Light tool for compiling avro schema files (.avsc) to python classes
MIT License
25 stars 19 forks source link

Escape characters lost in AVRO schema #41

Closed fmiguelez closed 3 months ago

fmiguelez commented 3 months ago

When using an escape character in an AVRO schema, usually inside a "doc" tag they are lost when trying to access the schema string.

Consider following schema

{
    "type": "record",
    "name": "EscapedChars",
    "namespace": "records",
    "doc": "This is an example \"schema\".",
    "fields": [
        {
            "name": "name",
            "type": "string"
        }
    ]
}

And the test to check the embedded schema (in test_compiled_files.py) in generated class

    def test_escape_chars(self):
        """ tests that escape characters are not lost """

        from records import EscapedChars
        schema = r"""
    {
        "type": "record",
        "name": "EscapedChars",
        "namespace": "records",
        "doc": "This is an example \"schema\".",
        "fields": [
            {
                "name": "name",
                "type": "string"
            }
        ]
    }
    """

        self.assertEqual(
            schema,
            EscapedChars.schema,
            "Schema should contain escape characters"
        )

Such test fails with error

FAILED              [100%]
Schema should contain escape characters
('\n'
 '    {\n'
 '        "type": "record",\n'
 '        "name": "EscapedChars",\n'
 '        "namespace": "records",\n'
 '        "doc": "This is an example "schema".",\n'
 '        "fields": [\n'
 '            {\n'
 '                "name": "name",\n'
 '                "type": "string"\n'
 '            }\n'
 '        ]\n'
 '    }\n'
 '    ') != ('\n'
 '    {\n'
 '        "type": "record",\n'
 '        "name": "EscapedChars",\n'
 '        "namespace": "records",\n'
 '        "doc": "This is an example \\"schema\\".",\n'
 '        "fields": [\n'
 '            {\n'
 '                "name": "name",\n'
 '                "type": "string"\n'
 '            }\n'
 '        ]\n'
 '    }\n'
 '    ')

<Click to see difference>

self = <test_compiled_files.PathTests testMethod=test_escape_chars>

    def test_escape_chars(self):
        """ tests that escape characters are not lost """
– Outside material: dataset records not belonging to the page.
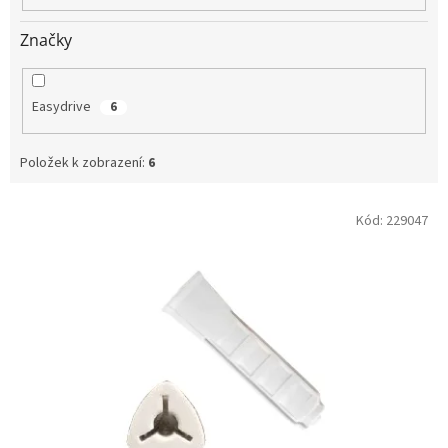
Značky
Easydrive
6
Položek k zobrazení:
6
V
Kód:
229047
ý
p
i
s
p
r
o
d
u
k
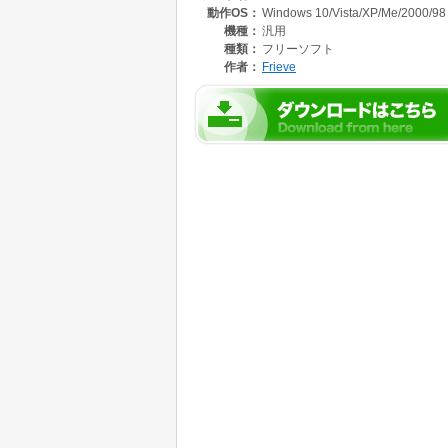
動作OS：
Windows 10/Vista/XP/Me/2000/98
ASIOドライバ(*)に対応することで、より
機種：
汎用
た。
種類：
フリーソフト
またMusic Studio ProducerはVST及びV
作者：
Frieve
可能になったことで、音作りの幅がさらに広が
(*)ASIO、及びVSTはSteinberg Soft- und 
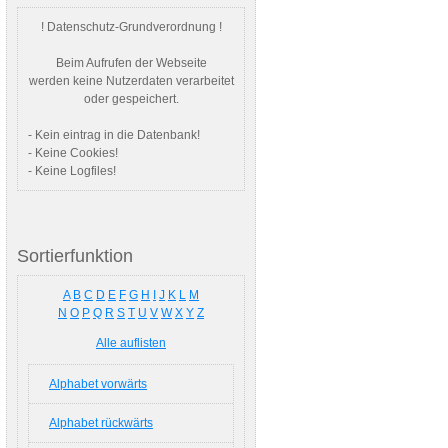
! Datenschutz-Grundverordnung !
Beim Aufrufen der Webseite
werden keine Nutzerdaten verarbeitet
oder gespeichert.
- Kein eintrag in die Datenbank!
- Keine Cookies!
- Keine Logfiles!
Sortierfunktion
A
B
C
D
E
F
G
H
I
J
K
L
M
N
O
P
Q
R
S
T
U
V
W
X
Y
Z
Alle auflisten
Alphabet vorwärts
Alphabet rückwärts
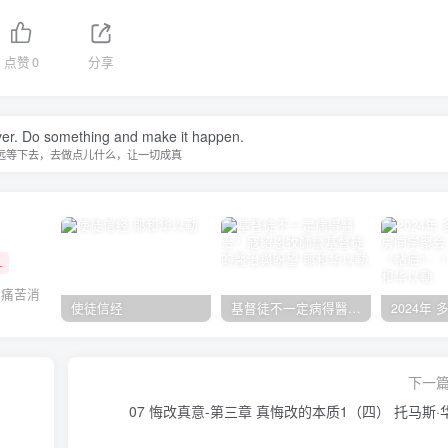
点赞
0
分享
ever. Do something and make it happen.
远等下去，去做点儿什么，让一切成真
+
把痛苦消
使徒信经
基督徒不一定病得醫治？寇紹恩牧師談基督徒的醫治與盼望
下一
07 悔改真意-第三章 真悔改的本质1（四） 托马斯·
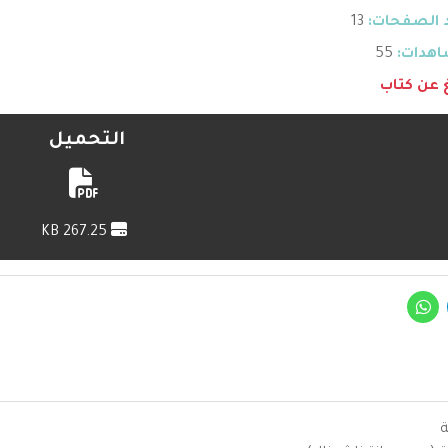
 الصفحات:
13
هدات:
55
غ عن كتاب
التحميل
267.25 KB
ة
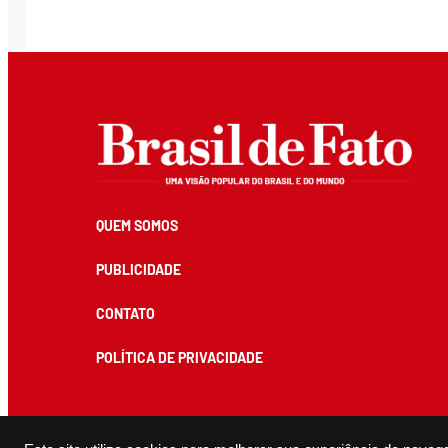
QUEM SOMOS
PUBLICIDADE
CONTATO
POLÍTICA DE PRIVACIDADE
Todos os conteúdos de produção exclusiva e de autoria editorial do Brasil de Fato podem ser reprodu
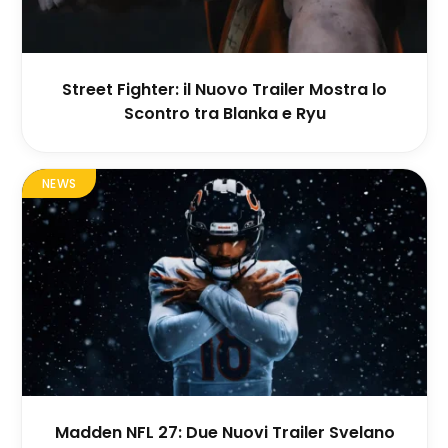
Street Fighter: il Nuovo Trailer Mostra lo
Scontro tra Blanka e Ryu
NEWS
Madden NFL 27: Due Nuovi Trailer Svelano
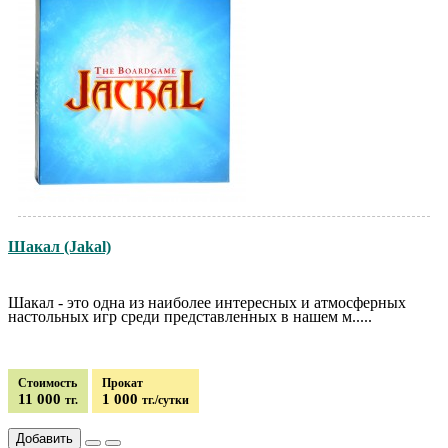
Шакал (Jakal)
Шакал - это одна из наиболее интересных и атмосферных
настольных игр среди представленных в нашем м.....
Стоимость
Прокат
11 000
1 000
тг.
тг./сутки
Добавить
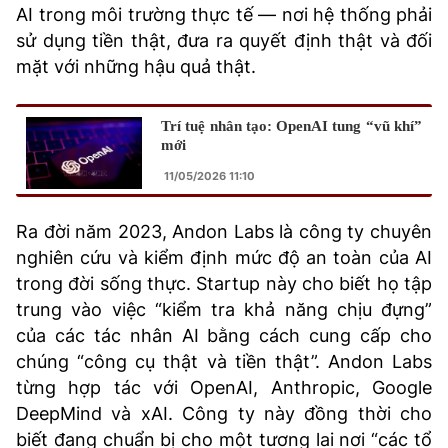
AI trong môi trường thực tế — nơi hệ thống phải
sử dụng tiền thật, đưa ra quyết định thật và đối
mặt với những hậu quả thật.
Trí tuệ nhân tạo: OpenAI tung “vũ khí”
mới
11/05/2026 11:10
Ra đời năm 2023, Andon Labs là công ty chuyên
nghiên cứu và kiểm định mức độ an toàn của AI
trong đời sống thực. Startup này cho biết họ tập
trung vào việc “kiểm tra khả năng chịu đựng”
của các tác nhân AI bằng cách cung cấp cho
chúng “công cụ thật và tiền thật”. Andon Labs
từng hợp tác với OpenAI, Anthropic, Google
DeepMind và xAI. Công ty này đồng thời cho
biết đang chuẩn bị cho một tương lai nơi “các tổ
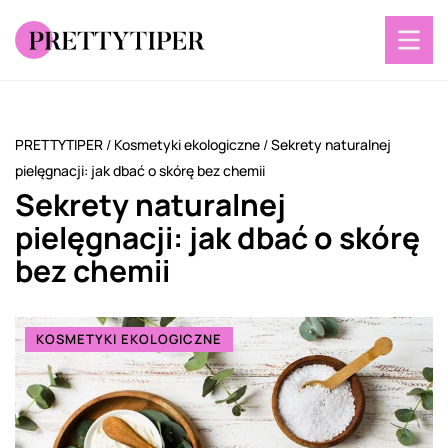
PRETTYTIPER
/
Kosmetyki ekologiczne
/
Sekrety naturalnej
pielęgnacji: jak dbać o skórę bez chemii
Sekrety naturalnej
pielęgnacji: jak dbać o skórę
bez chemii
KOSMETYKI EKOLOGICZNE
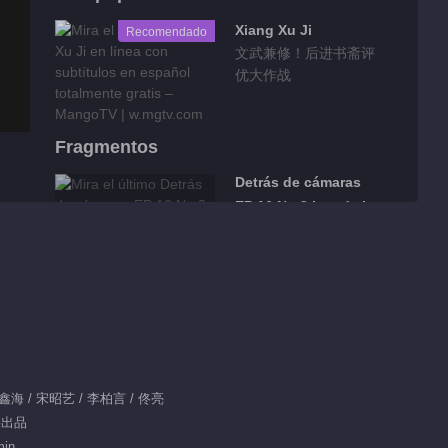
Xiang Xu Ji
Recomendado
文武兼修！后进书斋评
优大作战
Fragmentos
Detrás de cámaras
EP 16 No.3 Luz de la
Luna
00:12
Detrás de cámaras
EP 16 No.2 Luz de la
Luna
01:20
Detrás de cámaras
 陈鑫海 / 宋昭艺 / 李柏言 / 佟亮
EP 16 No.1 Luz de la
芒果出品
Luna
min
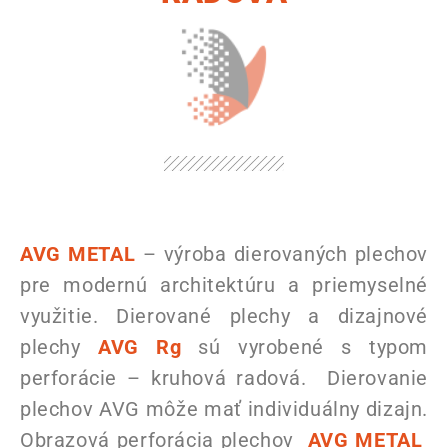
AVG METAL
– výroba dierovaných plechov
pre modernú architektúru a priemyselné
využitie. Dierované plechy a dizajnové
plechy
AVG Rg
sú vyrobené s typom
perforácie – kruhová radová. Dierovanie
plechov AVG môže mať individuálny dizajn.
Obrazová perforácia plechov
AVG METAL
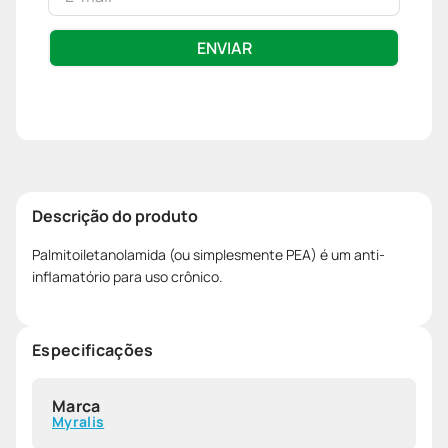
ENVIAR
Descrição do produto
Palmitoiletanolamida (ou simplesmente PEA) é um anti-
inflamatório para uso crônico.
Especificações
Marca
Myralis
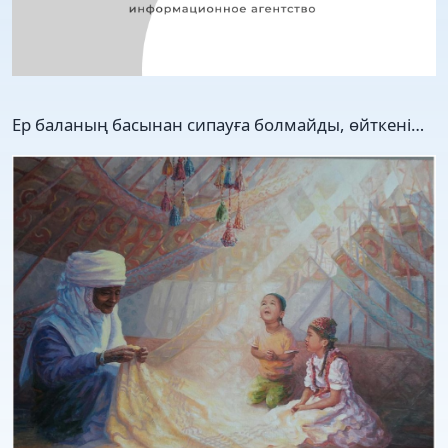
Ер баланың басынан сипауға болмайды, өйткені…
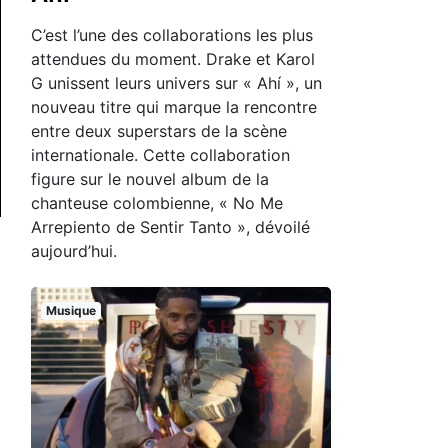
C’est l’une des collaborations les plus
attendues du moment. Drake et Karol
G unissent leurs univers sur « Ahí », un
nouveau titre qui marque la rencontre
entre deux superstars de la scène
internationale. Cette collaboration
figure sur le nouvel album de la
chanteuse colombienne, « No Me
Arrepiento de Sentir Tanto », dévoilé
aujourd’hui.
Musique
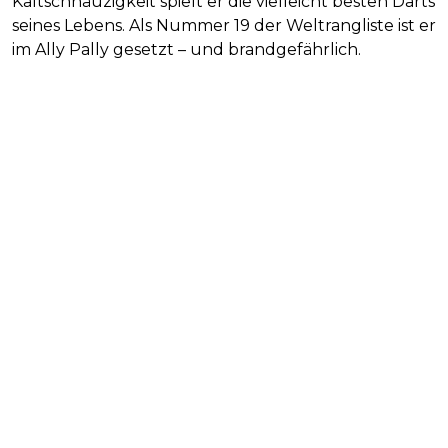
Kaltschnäuzigkeit spielt er die vielleicht besten Darts
seines Lebens. Als Nummer 19 der Weltrangliste ist er
im Ally Pally gesetzt – und brandgefährlich.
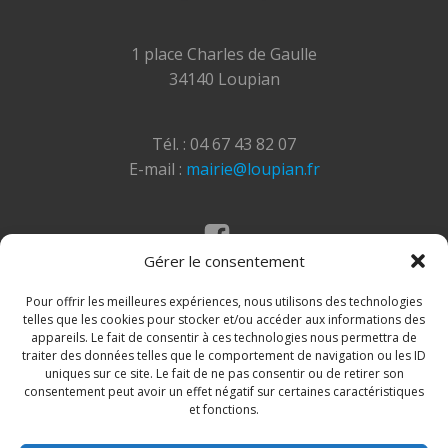
1 place Charles de Gaulle
34140 Loupian
Tél. : 04 67 43 82 07
E-mail :
mairie@loupian.fr
Gérer le consentement
Mentions légales
Politique des cookies
Pour offrir les meilleures expériences, nous utilisons des technologies
telles que les cookies pour stocker et/ou accéder aux informations des
appareils. Le fait de consentir à ces technologies nous permettra de
traiter des données telles que le comportement de navigation ou les ID
uniques sur ce site. Le fait de ne pas consentir ou de retirer son
consentement peut avoir un effet négatif sur certaines caractéristiques
et fonctions.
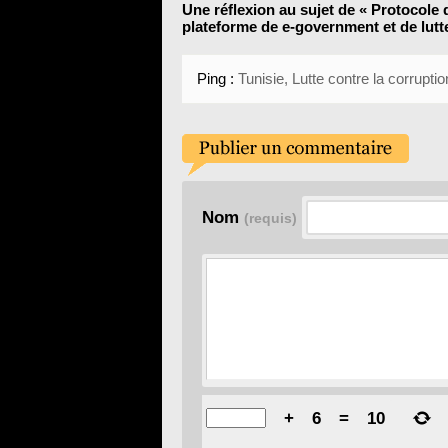
Une réflexion au sujet de «
Protocole d
plateforme de e-government et de lutte
Ping :
Nom
(requis)
+
6
=
10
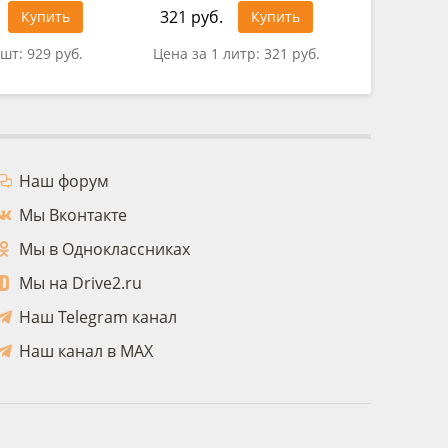
321 руб.
1 157 ру
Купить
Купить
 шт:
929 руб.
Цена за 1 литр:
321 руб.
Цена за 
Наш форум
Мы Вконтакте
Мы в Одноклассниках
Мы на Drive2.ru
Наш Telegram канал
Наш канал в MAX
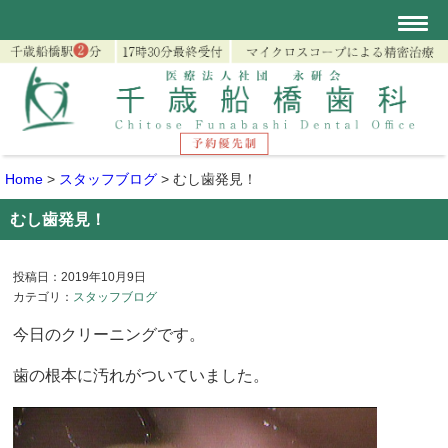
Home
>
スタッフブログ
>
むし歯発見！
むし歯発見！
投稿日：2019年10月9日
カテゴリ：
スタッフブログ
今日のクリーニングです。
歯の根本に汚れがついていました。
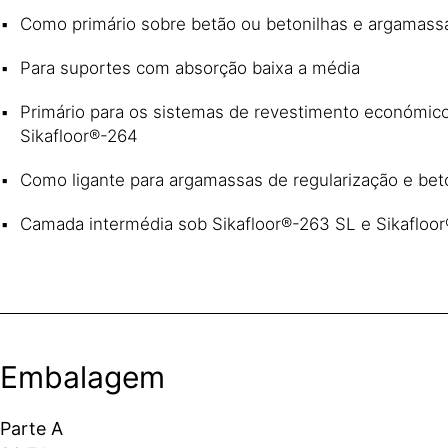
Como primário sobre betão ou betonilhas e argamass
Para suportes com absorção baixa a média
Primário para os sistemas de revestimento económico
Sikafloor®-264
Como ligante para argamassas de regularização e beto
Camada intermédia sob Sikafloor®-263 SL e Sikafloo
Embalagem
Parte A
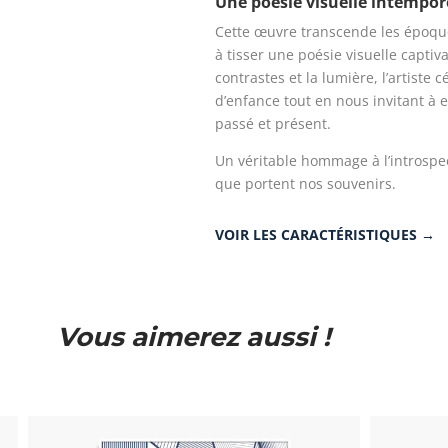
Une poésie visuelle intempor
Cette œuvre transcende les époque
à tisser une poésie visuelle captiv
contrastes et la lumière, l’artiste 
d’enfance tout en nous invitant à 
passé et présent.
Un véritable hommage à l’introspec
que portent nos souvenirs.
VOIR LES CARACTÉRISTIQUES →
Vous aimerez aussi !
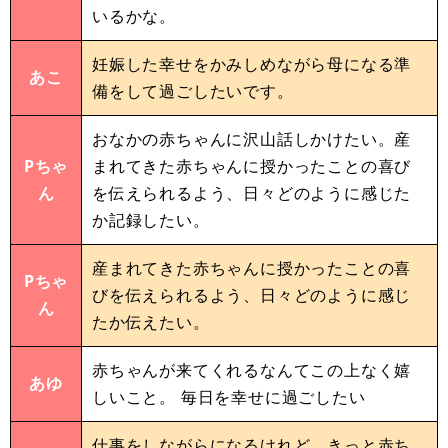
いるかな。
妊娠した幸せをかみしめながら母になる準
あこ
備をして過ごしたいです。
おなかの赤ちゃんに沢山話しかけたい。産
Pちゃ
まれてきた赤ちゃんに授かったことの喜び
ん
を伝えられるよう、日々どのように感じた
か記録したい。
産まれてきた赤ちゃんに授かったことの喜
Pちゃ
びを伝えられるよう、日々どのように感じ
ん
たか伝えたい。
赤ちゃんが来てくれるなんてこの上なく嬉
あゆ
しいこと。 毎日を幸せに過ごしたい
仕事をしながらになるけれど、きっと赤ち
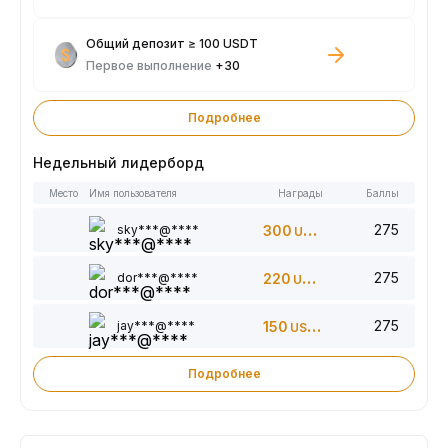
Общий депозит ≥ 100 USDT
Первое выполнение
+30
Подробнее
Недельный лидерборд
Место
Имя пользователя
Награды
Баллы
275
sky***@****
300
USDT
275
dor***@****
220
USDT
275
jay***@****
150
USDT
Подробнее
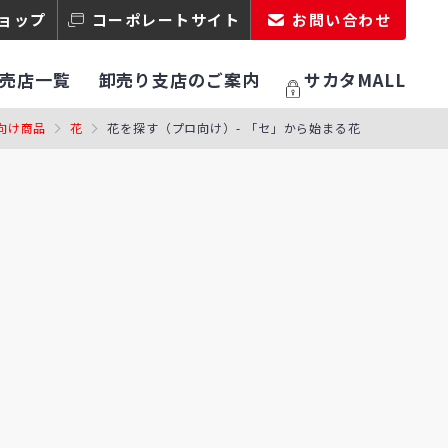
ョップ
コーポレートサイト
お問い合わせ
売店一覧
卸売り支店のご案内
サカタMALL
向け商品
花
花を探す（プロ向け）- 「セ」から始まる花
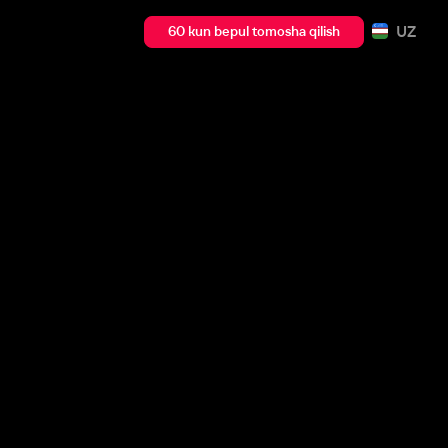
UZ
60 kun bepul tomosha qilish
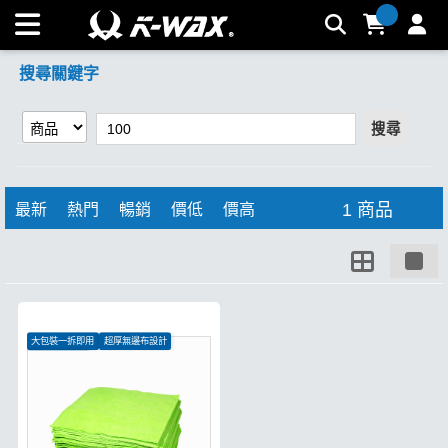
【100】搜尋結果 | K-WAX台灣汽車美容材料
搜尋關鍵字
搜尋
1 商品
最新
熱門
暢銷
價低
價高
大包裝一拆即用
超厚無邊布設計
吸水效果極強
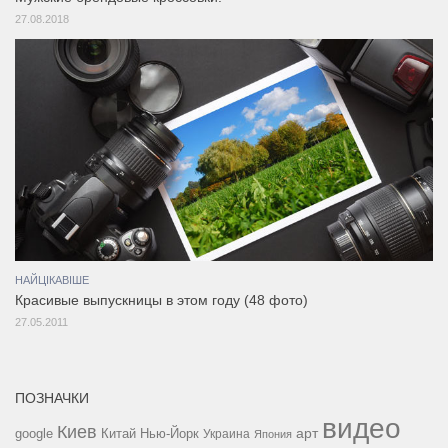
27.08.2018
НАЙЦІКАВІШЕ
Красивые выпускницы в этом году (48 фото)
27.05.2011
ПОЗНАЧКИ
видео
Киев
google
Китай
Нью-Йорк
арт
Украина
Япония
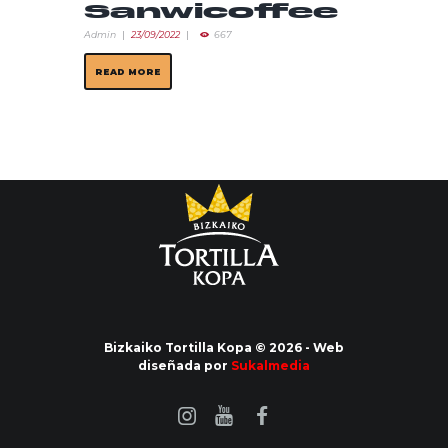
Sanwicoffee
Admin
23/09/2022
667
READ MORE
Bizkaiko Tortilla Kopa © 2026 - Web
diseñada por
Sukalmedia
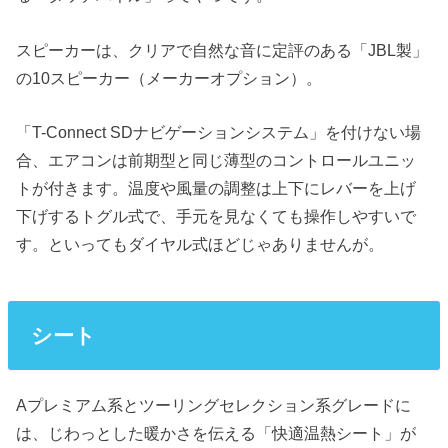
スピーカーは、クリアで自然な音に定評のある「JBL製」
の10スピーカー（メーカーオプション）。
「T-Connect SDナビゲーションシステム」を付けない場
合、エアコンは前期型と同じ薄型のコントロールユニッ
トが付きます。温度や風量の調整は上下にレバーを上げ
下げするトグル式で、手元を見なくても操作しやすいで
す。といってもダイヤル式ほどじゃありませんが。
シート
Aプレミアム系とツーリングセレクション系グレードに
は、じわっとした暖かさを伝える「快適温熱シート」が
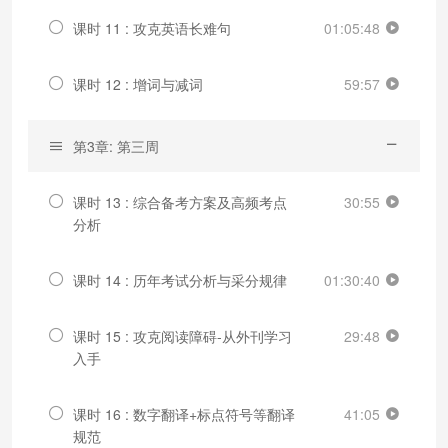
课时 11 : 攻克英语长难句
01:05:48
课时 12 : 增词与减词
59:57
第3章: 第三周
课时 13 : 综合备考方案及高频考点
30:55
分析
课时 14 : 历年考试分析与采分规律
01:30:40
课时 15 : 攻克阅读障碍-从外刊学习
29:48
入手
课时 16 : 数字翻译+标点符号等翻译
41:05
规范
        from records import EscapedChars
        schema = r"""
    {
        "type": "record",
        "name": "EscapedChars",
        "namespace": "records",
        "doc": "This is an example \"schema\".",
        "fields": [
            {
                "name": "name",
                "type": "string"
            }
        ]
    }
    """

>       self.assertEqual(
            schema,
            EscapedChars.schema,
            "Schema should contain escape characters"
        )

test_compiled_files.py:55: AssertionError

The failure is due to the escape character (backslash) is lost.